__Material shown__.
%%
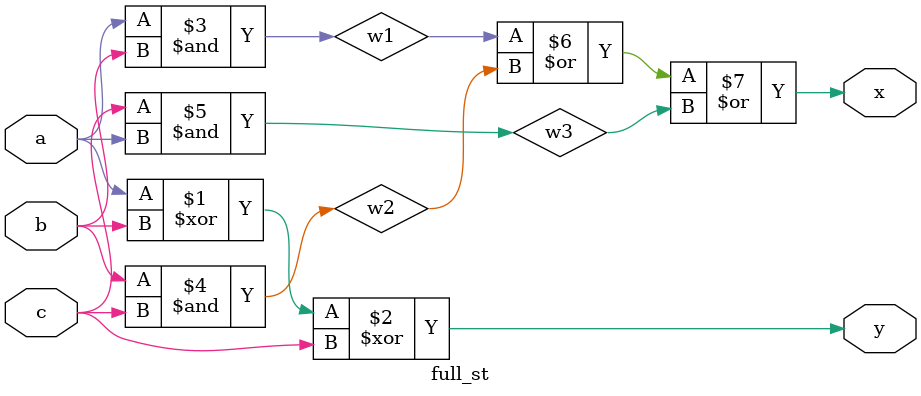
<source format=v>
module full_st(a, b, c, y, x);
	input a, b, c;
	output y, x;
	xor x1(y,a,b,c);
	wire w1;
	wire w2;
	wire w3;
	and d1(w1,a,b);
	and d2(w2,b,c);
	and d3(w3,c,a);
	or r1(x,w1,w2,w3); 
endmodule
</source>
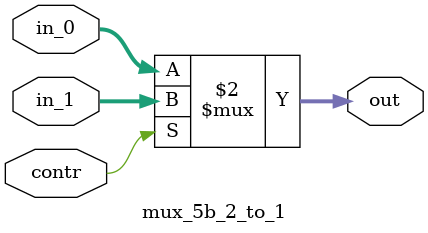
<source format=v>
module mux_5b_2_to_1(output [4:0] out, input [4:0] in_0, input [4:0] in_1, input contr);
    assign out = (contr == 0)?(in_0):(in_1);
endmodule
</source>
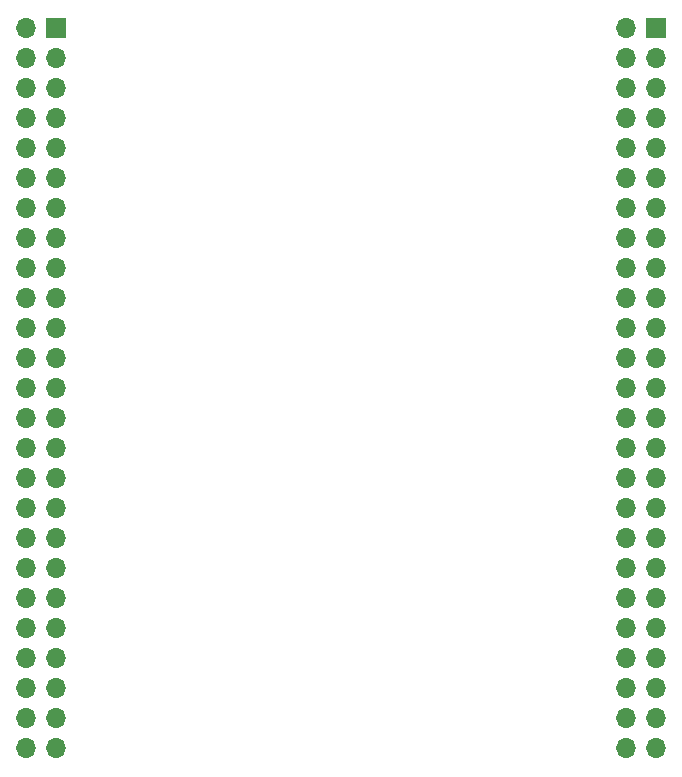
<source format=gbr>
%TF.GenerationSoftware,KiCad,Pcbnew,7.0.1*%
%TF.CreationDate,2023-05-30T20:42:55-06:00*%
%TF.ProjectId,Phase_D_STM_Shield,50686173-655f-4445-9f53-544d5f536869,rev?*%
%TF.SameCoordinates,Original*%
%TF.FileFunction,Soldermask,Bot*%
%TF.FilePolarity,Negative*%
%FSLAX46Y46*%
G04 Gerber Fmt 4.6, Leading zero omitted, Abs format (unit mm)*
G04 Created by KiCad (PCBNEW 7.0.1) date 2023-05-30 20:42:55*
%MOMM*%
%LPD*%
G01*
G04 APERTURE LIST*
%ADD10R,1.700000X1.700000*%
%ADD11O,1.700000X1.700000*%
G04 APERTURE END LIST*
D10*
%TO.C,J2*%
X210810000Y-43200000D03*
D11*
X208270000Y-43200000D03*
X210810000Y-45740000D03*
X208270000Y-45740000D03*
X210810000Y-48280000D03*
X208270000Y-48280000D03*
X210810000Y-50820000D03*
X208270000Y-50820000D03*
X210810000Y-53360000D03*
X208270000Y-53360000D03*
X210810000Y-55900000D03*
X208270000Y-55900000D03*
X210810000Y-58440000D03*
X208270000Y-58440000D03*
X210810000Y-60980000D03*
X208270000Y-60980000D03*
X210810000Y-63520000D03*
X208270000Y-63520000D03*
X210810000Y-66060000D03*
X208270000Y-66060000D03*
X210810000Y-68600000D03*
X208270000Y-68600000D03*
X210810000Y-71140000D03*
X208270000Y-71140000D03*
X210810000Y-73680000D03*
X208270000Y-73680000D03*
X210810000Y-76220000D03*
X208270000Y-76220000D03*
X210810000Y-78760000D03*
X208270000Y-78760000D03*
X210810000Y-81300000D03*
X208270000Y-81300000D03*
X210810000Y-83840000D03*
X208270000Y-83840000D03*
X210810000Y-86380000D03*
X208270000Y-86380000D03*
X210810000Y-88920000D03*
X208270000Y-88920000D03*
X210810000Y-91460000D03*
X208270000Y-91460000D03*
X210810000Y-94000000D03*
X208270000Y-94000000D03*
X210810000Y-96540000D03*
X208270000Y-96540000D03*
X210810000Y-99080000D03*
X208270000Y-99080000D03*
X210810000Y-101620000D03*
X208270000Y-101620000D03*
X210810000Y-104160000D03*
X208270000Y-104160000D03*
%TD*%
D10*
%TO.C,J1*%
X160020000Y-43180000D03*
D11*
X157480000Y-43180000D03*
X160020000Y-45720000D03*
X157480000Y-45720000D03*
X160020000Y-48260000D03*
X157480000Y-48260000D03*
X160020000Y-50800000D03*
X157480000Y-50800000D03*
X160020000Y-53340000D03*
X157480000Y-53340000D03*
X160020000Y-55880000D03*
X157480000Y-55880000D03*
X160020000Y-58420000D03*
X157480000Y-58420000D03*
X160020000Y-60960000D03*
X157480000Y-60960000D03*
X160020000Y-63500000D03*
X157480000Y-63500000D03*
X160020000Y-66040000D03*
X157480000Y-66040000D03*
X160020000Y-68580000D03*
X157480000Y-68580000D03*
X160020000Y-71120000D03*
X157480000Y-71120000D03*
X160020000Y-73660000D03*
X157480000Y-73660000D03*
X160020000Y-76200000D03*
X157480000Y-76200000D03*
X160020000Y-78740000D03*
X157480000Y-78740000D03*
X160020000Y-81280000D03*
X157480000Y-81280000D03*
X160020000Y-83820000D03*
X157480000Y-83820000D03*
X160020000Y-86360000D03*
X157480000Y-86360000D03*
X160020000Y-88900000D03*
X157480000Y-88900000D03*
X160020000Y-91440000D03*
X157480000Y-91440000D03*
X160020000Y-93980000D03*
X157480000Y-93980000D03*
X160020000Y-96520000D03*
X157480000Y-96520000D03*
X160020000Y-99060000D03*
X157480000Y-99060000D03*
X160020000Y-101600000D03*
X157480000Y-101600000D03*
X160020000Y-104140000D03*
X157480000Y-104140000D03*
%TD*%
M02*

</source>
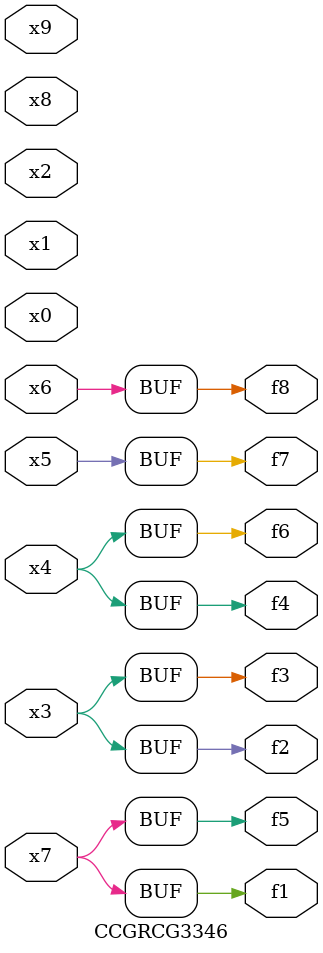
<source format=v>
module CCGRCG3346(
	input x0, x1, x2, x3, x4, x5, x6, x7, x8, x9,
	output f1, f2, f3, f4, f5, f6, f7, f8
);
	assign f1 = x7;
	assign f2 = x3;
	assign f3 = x3;
	assign f4 = x4;
	assign f5 = x7;
	assign f6 = x4;
	assign f7 = x5;
	assign f8 = x6;
endmodule

</source>
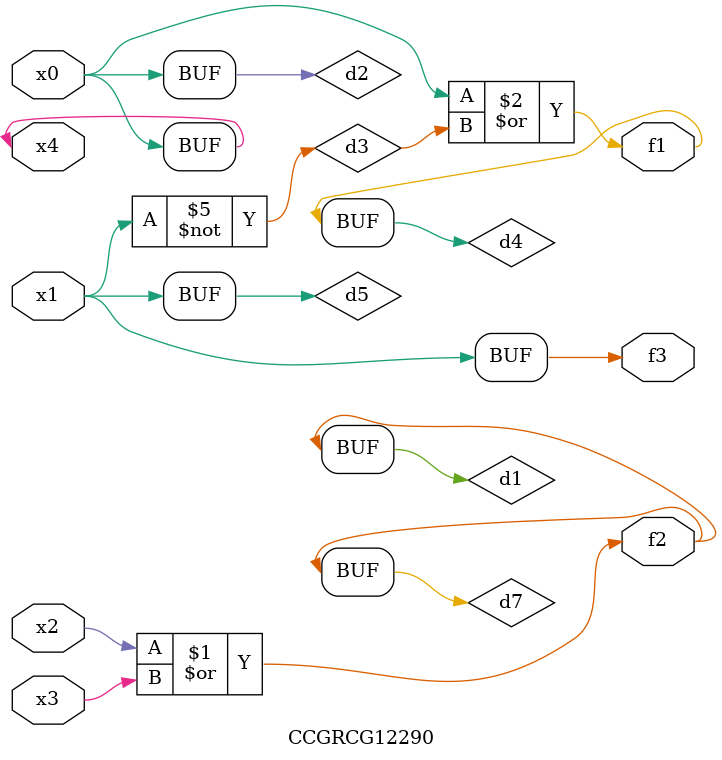
<source format=v>
module CCGRCG12290(
	input x0, x1, x2, x3, x4,
	output f1, f2, f3
);

	wire d1, d2, d3, d4, d5, d6, d7;

	or (d1, x2, x3);
	buf (d2, x0, x4);
	not (d3, x1);
	or (d4, d2, d3);
	not (d5, d3);
	nand (d6, d1, d3);
	or (d7, d1);
	assign f1 = d4;
	assign f2 = d7;
	assign f3 = d5;
endmodule

</source>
%%
__What you are asked to do__. Among the entries above, locate the lines containing "X210810000Y-50820000D03*" and "X208270000Y-66060000D03*", and transcribe exactly those two lines and all lines between.

__Output for this task__.
X210810000Y-50820000D03*
X208270000Y-50820000D03*
X210810000Y-53360000D03*
X208270000Y-53360000D03*
X210810000Y-55900000D03*
X208270000Y-55900000D03*
X210810000Y-58440000D03*
X208270000Y-58440000D03*
X210810000Y-60980000D03*
X208270000Y-60980000D03*
X210810000Y-63520000D03*
X208270000Y-63520000D03*
X210810000Y-66060000D03*
X208270000Y-66060000D03*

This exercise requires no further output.